At the recent Supercomputing 2010 conference, IBM unveiled details of a new storage architecture design created by IBM scientists that will convert terabytes of pure information into actionable insights twice as fast as previously possible. Ideally suited for cloud computing applications and data-intensive workloads such as digital media, data mining and financial analytics, this new architecture will improve the speed of complex computations without requiring heavy infrastructure investment. IBM won the Storage Challenge competition for presenting the most innovative and effective design in high performance computing with the best measurements of performance, scalability and storage subsystem utilization.
Created at IBM Research - Almaden, the new General Parallel File System-Shared Nothing Cluster (GPFS-SNC) architecture is designed to provide higher availability through advanced clustering technologies, dynamic file system management and advanced data replication techniques. By "sharing nothing," new levels of availability, performance and scaling are achievable. GPFS-SNC is a distributed computing architecture in which each node is self-sufficient; tasks are then divided up between these independent computers and no one waits on the other.
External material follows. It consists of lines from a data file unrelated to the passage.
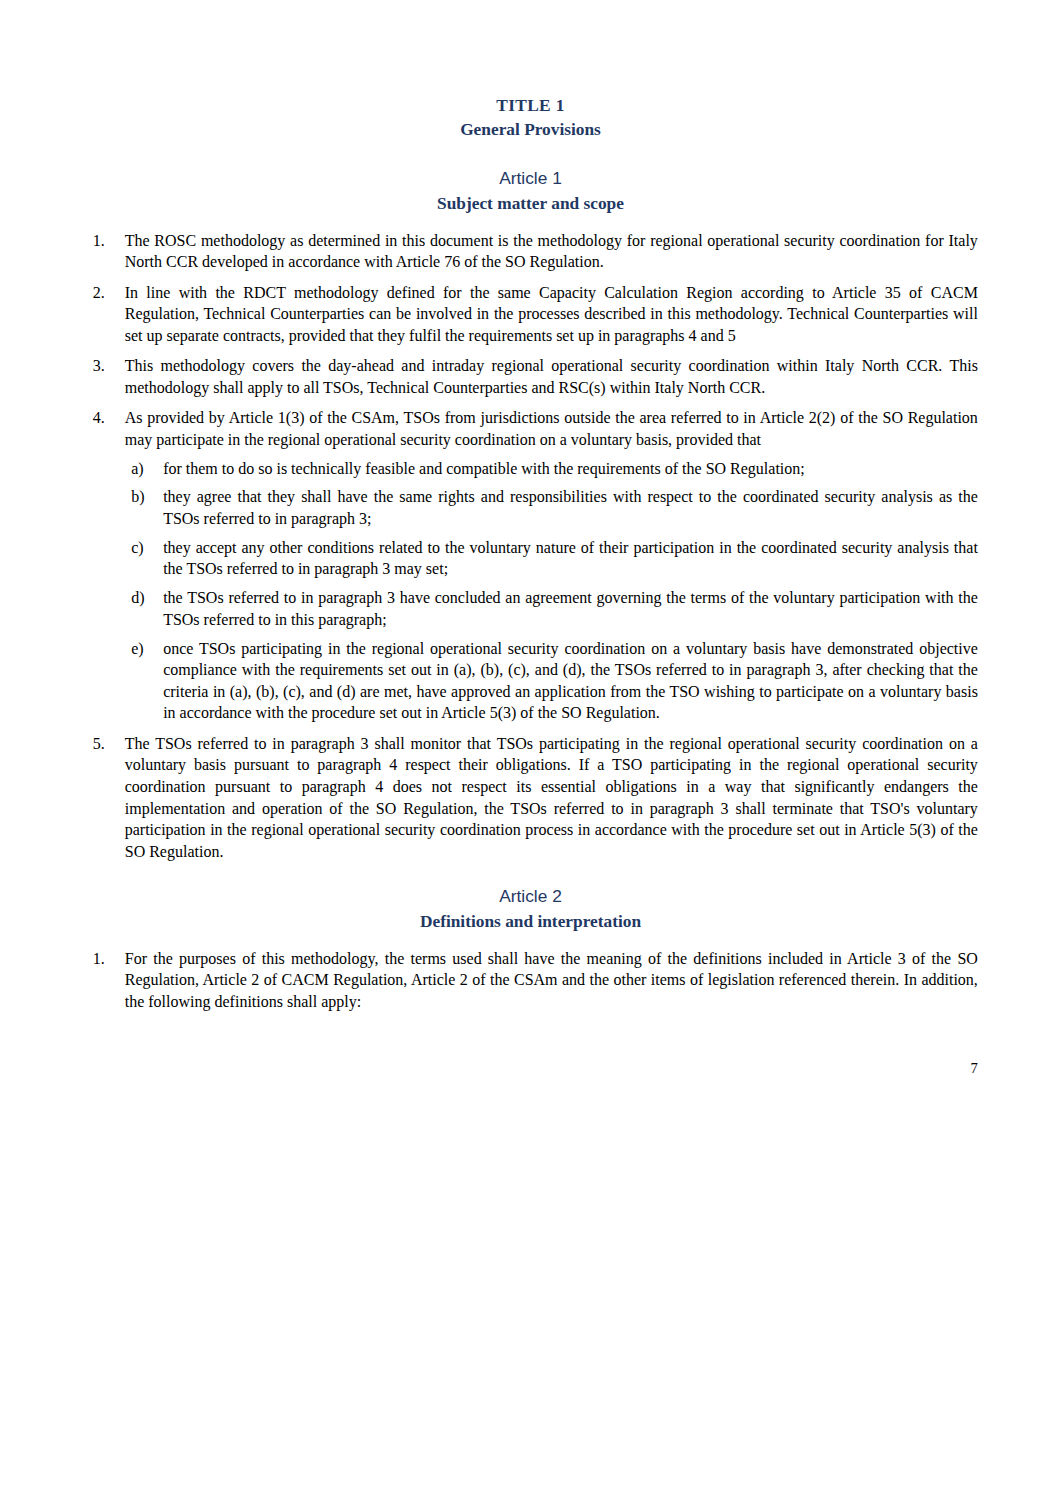TITLE 1
General Provisions
Article 1 Subject matter and scope
The ROSC methodology as determined in this document is the methodology for regional operational security coordination for Italy North CCR developed in accordance with Article 76 of the SO Regulation.
In line with the RDCT methodology defined for the same Capacity Calculation Region according to Article 35 of CACM Regulation, Technical Counterparties can be involved in the processes described in this methodology. Technical Counterparties will set up separate contracts, provided that they fulfil the requirements set up in paragraphs 4 and 5
This methodology covers the day-ahead and intraday regional operational security coordination within Italy North CCR. This methodology shall apply to all TSOs, Technical Counterparties and RSC(s) within Italy North CCR.
As provided by Article 1(3) of the CSAm, TSOs from jurisdictions outside the area referred to in Article 2(2) of the SO Regulation may participate in the regional operational security coordination on a voluntary basis, provided that
for them to do so is technically feasible and compatible with the requirements of the SO Regulation;
they agree that they shall have the same rights and responsibilities with respect to the coordinated security analysis as the TSOs referred to in paragraph 3;
they accept any other conditions related to the voluntary nature of their participation in the coordinated security analysis that the TSOs referred to in paragraph 3 may set;
the TSOs referred to in paragraph 3 have concluded an agreement governing the terms of the voluntary participation with the TSOs referred to in this paragraph;
once TSOs participating in the regional operational security coordination on a voluntary basis have demonstrated objective compliance with the requirements set out in (a), (b), (c), and (d), the TSOs referred to in paragraph 3, after checking that the criteria in (a), (b), (c), and (d) are met, have approved an application from the TSO wishing to participate on a voluntary basis in accordance with the procedure set out in Article 5(3) of the SO Regulation.
The TSOs referred to in paragraph 3 shall monitor that TSOs participating in the regional operational security coordination on a voluntary basis pursuant to paragraph 4 respect their obligations. If a TSO participating in the regional operational security coordination pursuant to paragraph 4 does not respect its essential obligations in a way that significantly endangers the implementation and operation of the SO Regulation, the TSOs referred to in paragraph 3 shall terminate that TSO's voluntary participation in the regional operational security coordination process in accordance with the procedure set out in Article 5(3) of the SO Regulation.
Article 2 Definitions and interpretation
For the purposes of this methodology, the terms used shall have the meaning of the definitions included in Article 3 of the SO Regulation, Article 2 of CACM Regulation, Article 2 of the CSAm and the other items of legislation referenced therein. In addition, the following definitions shall apply:
7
As businesses search for ways to harness their large stored data to achieve new levels of business insight, they need alternative solutions like cloud computing to keep up with growing data requirements as well as tackling workload flexibility through the rapid provisioning of system resources for different types of workloads, according to IBM. "Businesses are literally running into walls, unable to keep up with the vast amounts of data generated on a daily basis," says Prasenjit Sarkar, master inventor, Storage Analytics and Resiliency, IBM Research - Almaden. "We constantly research and develop the industry's most advanced storage technologies to solve the world's biggest data problems. This new way of storage partitioning is another step forward on this path as it gives businesses faster time-to-insight without concern for traditional storage limitations."